Just to be clear, we’ve now reached a point where Fox News is asking the President of the United States if he’s a Russian spy, and somehow, the first word out of his mouth isn’t “no.”
On the contention that he’s concealing the details of his various conversations with Putin, Trump hilariously claimed that “anyone could have listened to that meeting” and that it (the meeting) is open for grabs.”
As you can see/hear, he also claimed he “couldn’t care less” if accounts of the meetings were made public and, predictably, he made fun of Jeff Bezos’ divorce proceedings, claiming that Jeff “has bigger problems than anybody right now”. That of course isn’t true because, well, because Jeff Bezos isn’t under investigation for colluding with a hostile foreign power, obstructing the investigation into that collusion and, assuming Mueller picked up where the FBI left off in 2017, for being a possible intelligence asset of the Kremlin. Trump also managed to squeeze in a few jabs at the Fed and tried to pump up the stock market – as if that’s relevant here.
Trump also took the wild step of attacking a private citizen on national television in the course of talking about Michael Cohen and the infamous taxi medallions. Have a listen to this.
“Trump [is] now urging prosecutors to investigate Michael Cohen’s father again [and] Jeanine asks for the name of the father in law”, an incredulous Maggie Haberman said during the interview, adding the obvious, which is that “this is a really stunning way for the president to target a private citizen.”
Finally, when asked if he would attempt to block the Mueller report from being made public, Trump resorted to another rambling diatribe.
Spoiler alert: that report will be made public one way or another, so the question is really immaterial. It’s just a matter of whether it’s made public as a matter of course or whether someone has to leak it.
Trump’s interview with Pirro raises at least as many questions as it answers, which isn’t a high bar to clear, because it answers exactly zero questions. The walls are closing in and the President clearly knows it. None of this matters to Pirro of course – it’s just ratings and nothing says “ratings” like “rantings”.
Meanwhile, a new ABC News-WaPo poll shows that 53% of Americans believe Trump and the GOP are responsible for the government shutdown, which became the longest in modern history this weekend.

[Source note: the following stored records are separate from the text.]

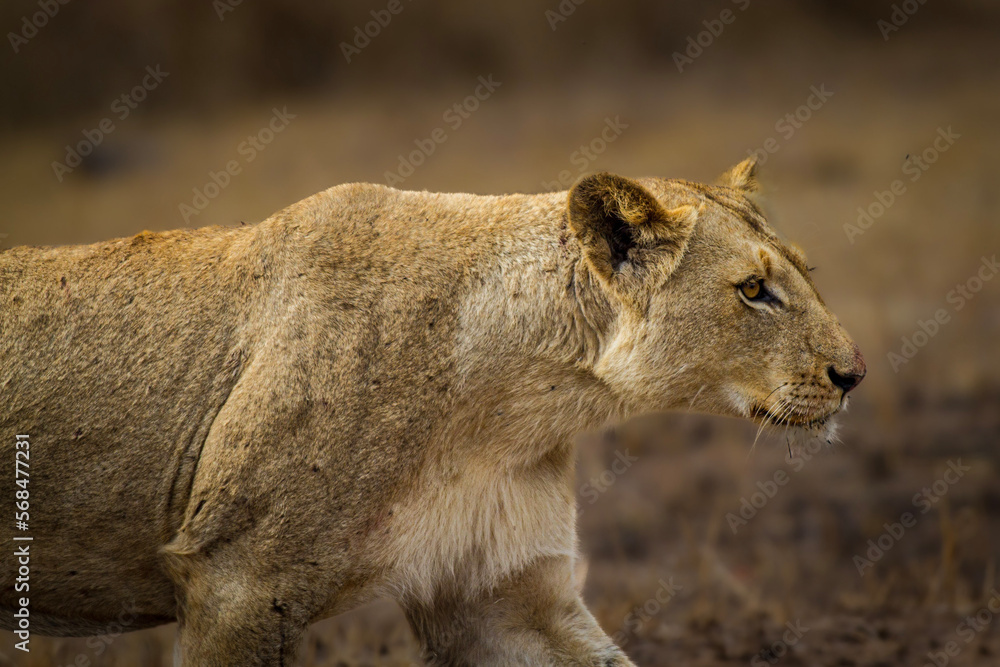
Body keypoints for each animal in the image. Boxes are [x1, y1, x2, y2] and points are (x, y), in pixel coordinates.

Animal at [0, 157, 864, 665]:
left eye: (805, 272)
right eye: (753, 289)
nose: (854, 374)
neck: (513, 404)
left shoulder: (499, 593)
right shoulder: (235, 581)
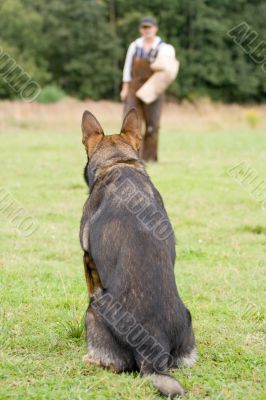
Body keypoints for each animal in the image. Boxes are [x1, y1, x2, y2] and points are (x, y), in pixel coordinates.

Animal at [79, 108, 195, 396]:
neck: (119, 163)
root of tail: (153, 349)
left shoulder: (87, 259)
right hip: (187, 333)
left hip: (95, 308)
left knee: (113, 364)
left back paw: (88, 358)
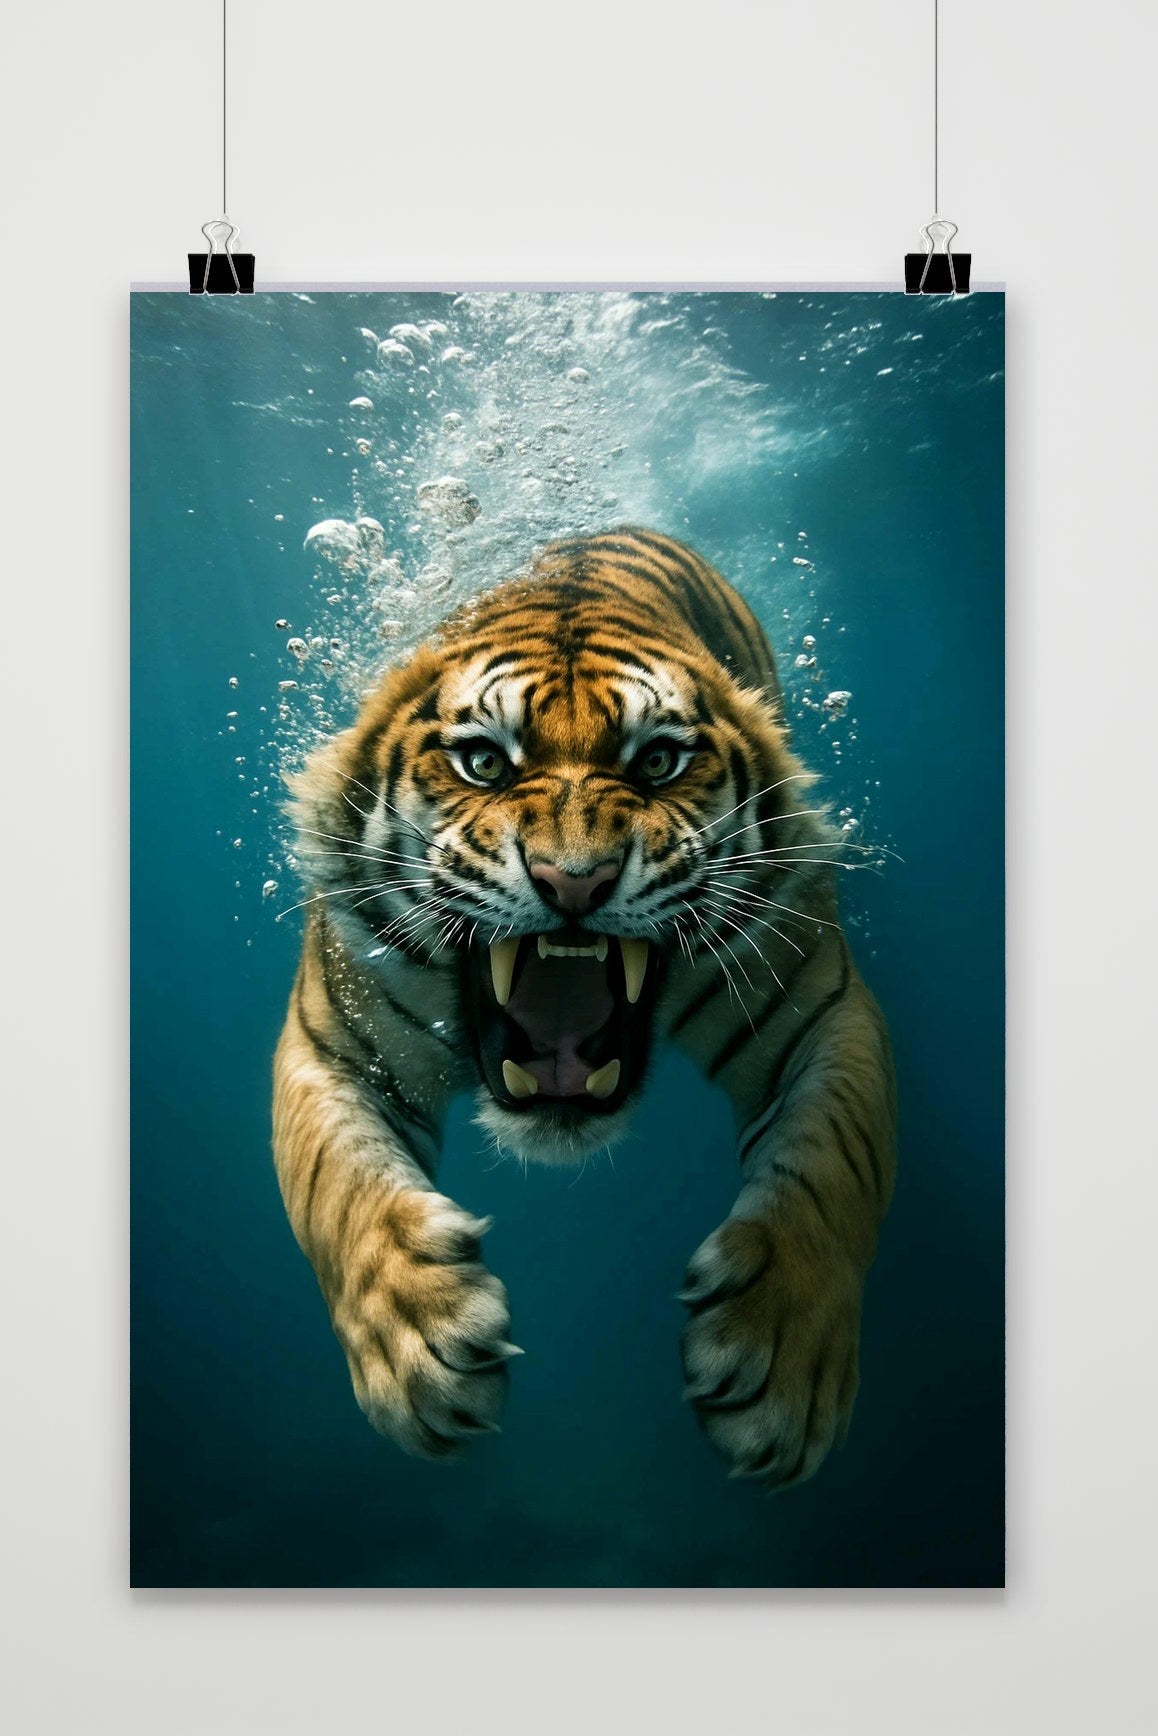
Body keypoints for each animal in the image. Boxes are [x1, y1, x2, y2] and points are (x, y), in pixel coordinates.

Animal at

Support for the wall has actually gone up over the past year. 42% say they support the lunatic idea to construct a barrier on the border, markedly higher than the 34% who supported the idea a year ago, a testament to the relative merits of fearmongering about “caravans” (which Trump also did during his interview with Pirro). Still, a slim majority of Americans oppose the idea at 54%, down sharply from 63% a year ago.
Ultimately, you’ve got to think this is all going to be too much for Trump at some point. He’s so far in over his head on multiple fronts that it’s a small miracle he hasn’t had a complete breakdown by now – that assumes you can’t call his tweets “breakdowns.”

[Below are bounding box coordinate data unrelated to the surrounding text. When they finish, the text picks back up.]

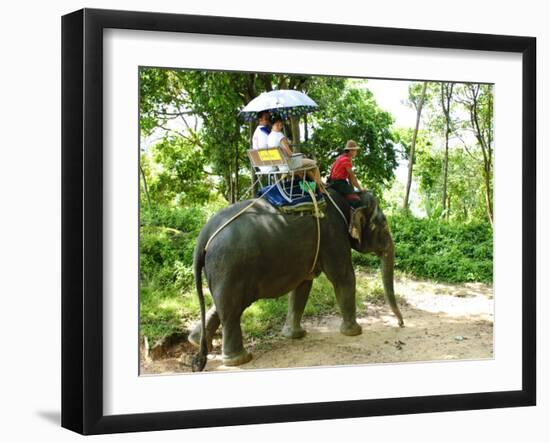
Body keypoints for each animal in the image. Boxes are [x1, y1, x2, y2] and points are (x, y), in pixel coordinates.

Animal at [190, 189, 406, 372]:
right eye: (384, 225)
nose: (401, 324)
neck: (347, 198)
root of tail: (204, 234)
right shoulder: (333, 236)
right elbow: (343, 277)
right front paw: (354, 333)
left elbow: (303, 285)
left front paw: (294, 335)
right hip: (231, 266)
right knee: (232, 310)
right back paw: (239, 359)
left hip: (222, 270)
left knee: (222, 305)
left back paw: (196, 342)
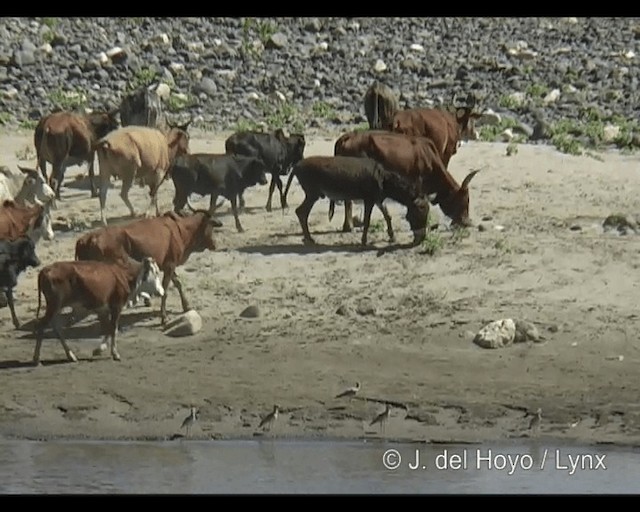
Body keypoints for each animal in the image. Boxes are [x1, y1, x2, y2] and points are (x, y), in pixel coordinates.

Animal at [32, 256, 165, 364]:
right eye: (156, 273)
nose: (162, 291)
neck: (124, 275)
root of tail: (46, 270)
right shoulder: (116, 306)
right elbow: (113, 329)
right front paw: (115, 354)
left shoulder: (103, 309)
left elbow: (108, 328)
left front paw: (99, 350)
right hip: (55, 305)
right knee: (42, 325)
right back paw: (36, 358)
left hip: (56, 307)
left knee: (56, 327)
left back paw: (71, 356)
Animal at [74, 208, 220, 324]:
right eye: (211, 227)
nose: (214, 244)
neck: (179, 228)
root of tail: (87, 239)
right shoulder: (170, 265)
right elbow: (166, 290)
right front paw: (164, 317)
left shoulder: (168, 266)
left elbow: (178, 284)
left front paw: (186, 306)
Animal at [284, 154, 430, 246]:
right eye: (421, 211)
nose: (422, 239)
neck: (383, 178)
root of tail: (296, 165)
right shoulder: (369, 200)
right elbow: (367, 221)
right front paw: (364, 241)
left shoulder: (378, 199)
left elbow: (387, 216)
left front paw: (392, 236)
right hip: (312, 194)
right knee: (301, 212)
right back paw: (309, 239)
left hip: (312, 194)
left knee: (301, 212)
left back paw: (307, 238)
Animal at [336, 130, 480, 230]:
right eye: (462, 200)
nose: (466, 222)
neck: (429, 158)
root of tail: (347, 137)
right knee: (348, 201)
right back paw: (348, 226)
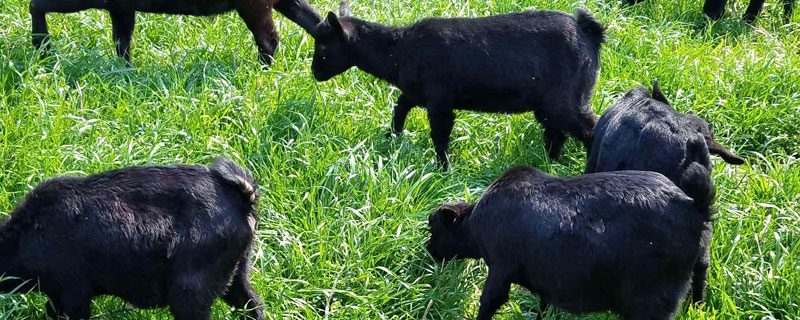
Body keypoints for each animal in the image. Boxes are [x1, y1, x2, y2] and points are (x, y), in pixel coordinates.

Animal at [0, 158, 264, 320]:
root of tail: (243, 199)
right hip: (237, 274)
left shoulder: (74, 291)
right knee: (254, 305)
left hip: (190, 291)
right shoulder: (57, 294)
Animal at [310, 1, 604, 170]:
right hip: (551, 102)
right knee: (558, 132)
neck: (397, 50)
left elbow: (439, 135)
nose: (314, 73)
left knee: (589, 128)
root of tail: (589, 33)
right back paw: (549, 162)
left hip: (566, 97)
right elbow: (399, 108)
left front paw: (443, 170)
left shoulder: (440, 100)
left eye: (323, 45)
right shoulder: (417, 93)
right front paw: (392, 138)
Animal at [428, 166, 716, 318]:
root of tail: (694, 206)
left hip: (652, 300)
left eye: (433, 228)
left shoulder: (500, 268)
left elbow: (489, 302)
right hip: (698, 264)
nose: (429, 250)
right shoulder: (545, 279)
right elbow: (543, 305)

I doubt if even Trump’s most ardent supporters believe he’s telling the truth about his links to the Kremlin at this point. In the same vein, it seems doubtful that support for his agenda (where it still exists) is rooted in a belief that the stories he’s telling (e.g., there’s an “invasion” on the border, our country is being “raped” and “robbed” by our traditional allies, etc.) are all 100% true.
Rather, it seems more likely that America has stumbled far enough down the road to autocracy that the fascination with rule-by-strongman has started to set in and that, combined with a willing suspension of disbelief (a prerequisite for buying into populism), is manifesting itself in support for a president who everyone knows is not running the country consistent with the way democracy is supposed to operate. And again, that’s kind of the point: America appears to be slowly acquiescing to autocratic rule.